Load annotated dataset and mark wrongly annotated samples.

- real
- generated

Let's create corresponding map for each class from annotations obtained on `create` step above

In [None]:
#open labels generated on [create] step

with open(Path(project_path) / output_dir / 'annotations.json') as infile:
    loaded_image_annotations = json.load(infile)

In [None]:
# loaded_image_annotations

In [None]:
from collections import defaultdict

def group_files_by_class(annotations):
    grouped = defaultdict(list)
    for file, labels in annotations.items():
        for class_ in labels:
            grouped[class_].append(file)
    return grouped

In [None]:
classes_to_files = group_files_by_class(loaded_image_annotations) 

Lets group some annotators together, so we can go through all annotated images but for each classs separately.

Each grid shows images belonging to the __same__ class. 

You should __mark all errors__ (images, which belongs to __different__ class)

In [None]:
from ipyannotator.capture_annotator import CaptureAnnotator

!! Dont forget to click __SAVE__ button when finished with each class:

In [None]:
items = [CaptureAnnotator(project_path, image_dir, 50, 50, 2, 5,
                          question=f'Check incorrect annotation for [{class_name[:-4]}] class', 
                          filter_files=class_anno,
                          results_dir=f'{output_dir}/missed/{class_name[:-4]}') for class_name, class_anno in tqdm(classes_to_files.items())]

In [None]:
#let's select first two classes to mark the errors 
widgets.VBox(children = items[:2])

In [None]:
#  mark spoiled on create step, imitating human correction

for i in tqdm(items):
    for k, v in i._model.annotations.items():
        i._model.annotations[k] = {'answer': anno_[k] != filtererd[k]}   
        i._model._update_state()
    i._save_btn.click()
#     print(i._model.annotations)

Now we can get list of all marked images, which should be reclassified:

In [None]:
reclasify_this = [[c for c, v in i.to_dict().items() if v['answer']] for i in items]

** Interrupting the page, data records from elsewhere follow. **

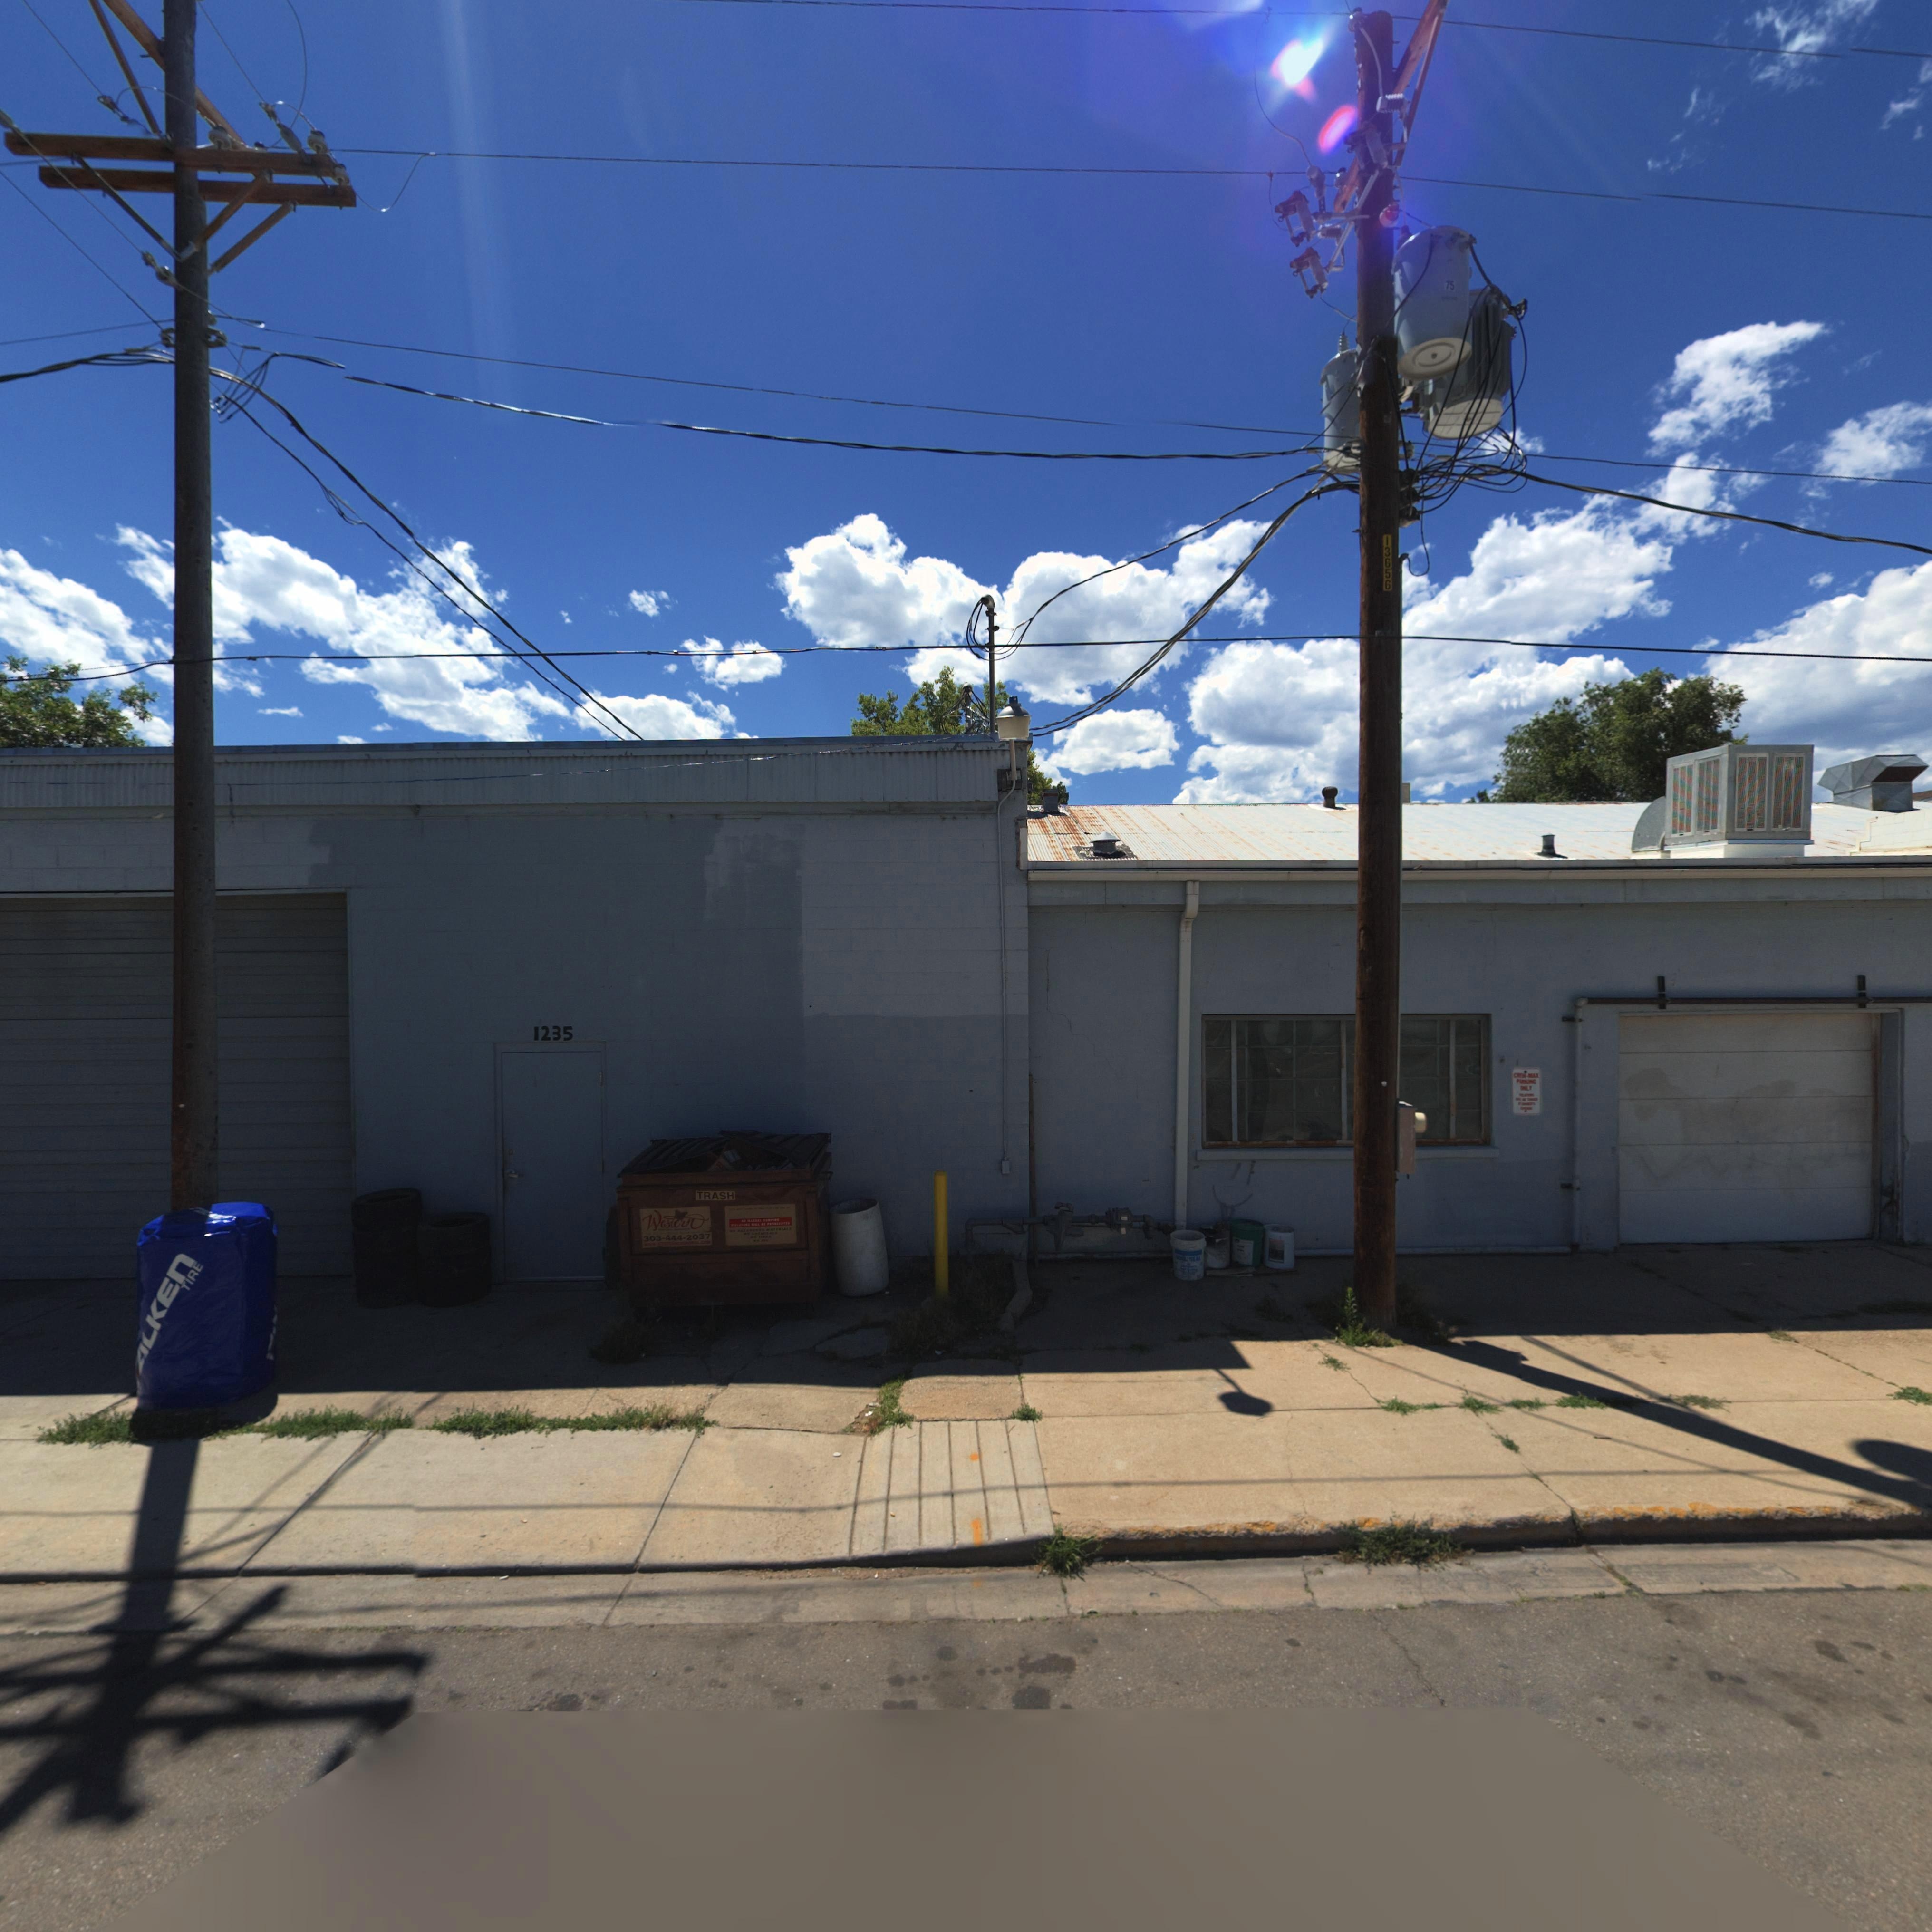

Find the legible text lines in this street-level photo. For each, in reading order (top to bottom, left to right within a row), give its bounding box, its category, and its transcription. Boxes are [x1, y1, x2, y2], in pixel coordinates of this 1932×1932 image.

[533, 1025, 574, 1041] StreetNumber: 1235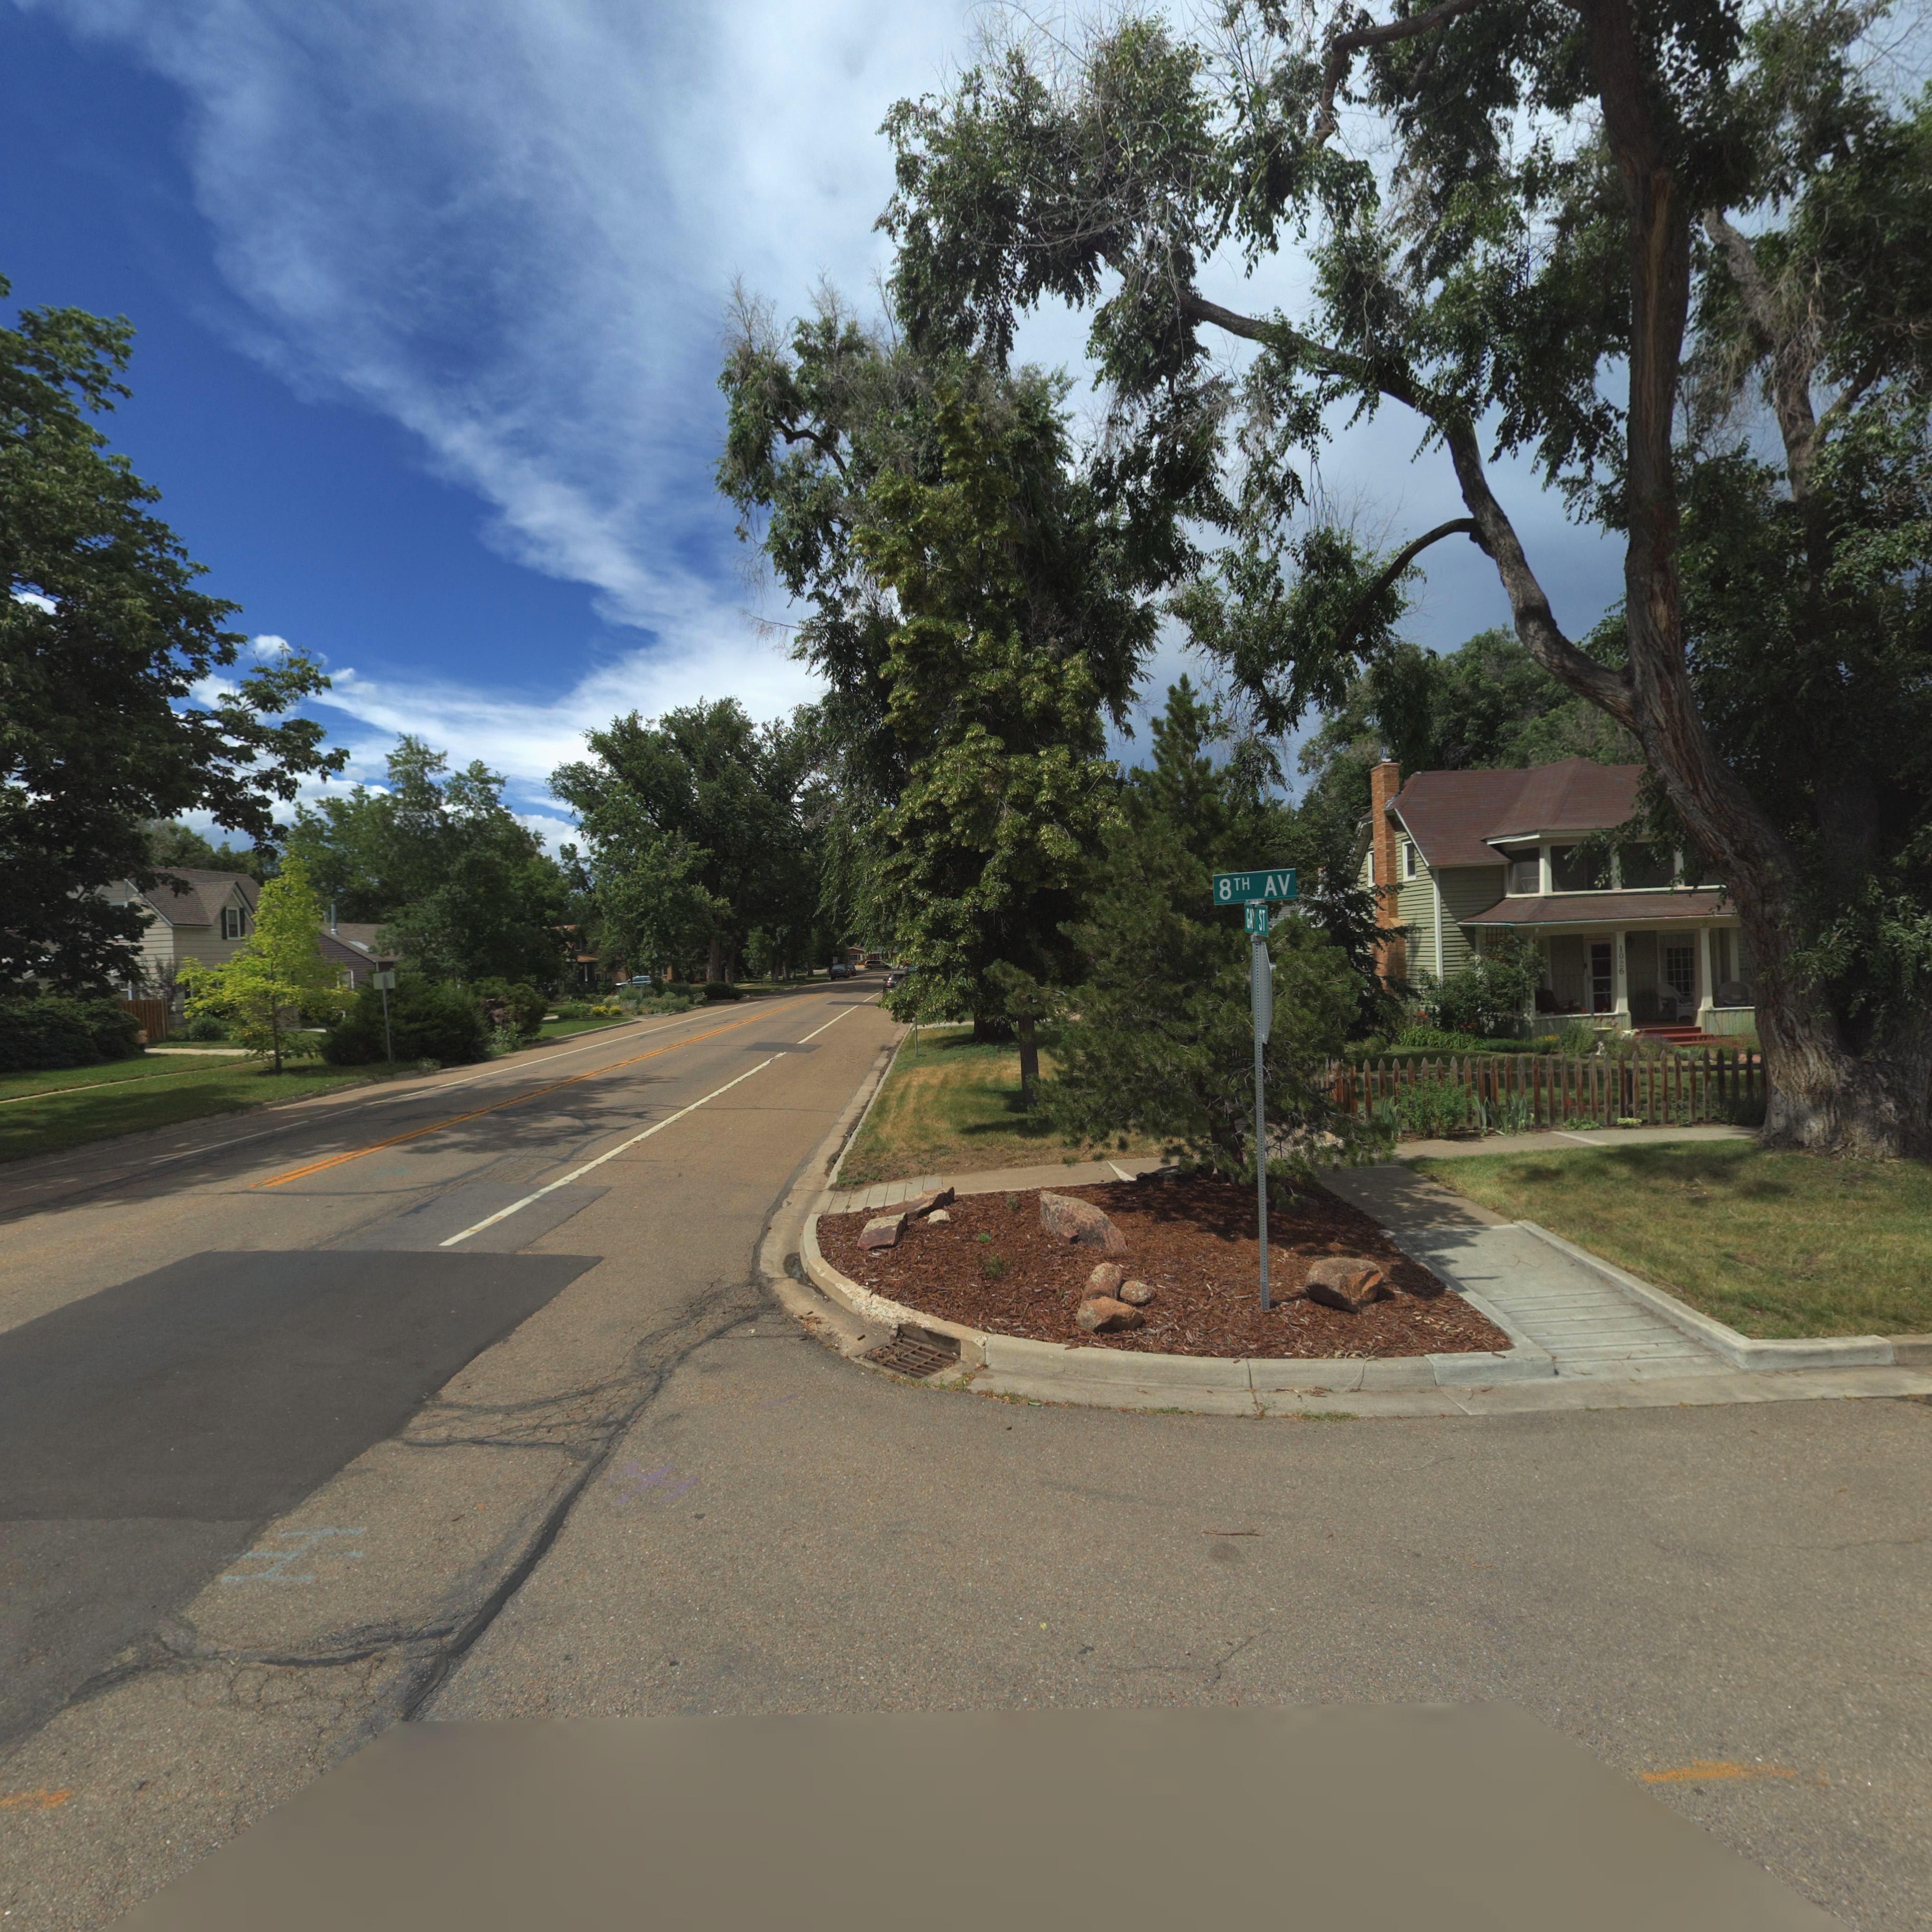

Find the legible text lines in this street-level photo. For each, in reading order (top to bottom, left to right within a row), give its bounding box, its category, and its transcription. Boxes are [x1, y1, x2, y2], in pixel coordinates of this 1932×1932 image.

[1218, 873, 1291, 900] StreetName: 8TH AV
[1246, 907, 1265, 932] StreetName: GAY ST
[1618, 944, 1624, 975] StreetNumber: 1026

#  show 10 files with incorrect label for the first class
reclasify_this[1][:10] 

Also, auttomatically generarted json file can be used for each class.

Let's load one random json and select filenames marked as incorrect on previous step for this class:

In [None]:

from glob import glob

random_class = sample(glob(str(Path(project_path) / output_dir/'missed')+'/*'), 1)[0]
print(random_class)

random_class_annotation = pd.read_json(Path(random_class) / 'annotations.json').T

random_misssed = list(random_class_annotation[random_class_annotation['answer']==True].index.values)

#  show 10 files with incorrect label for the random class 
random_misssed[:10]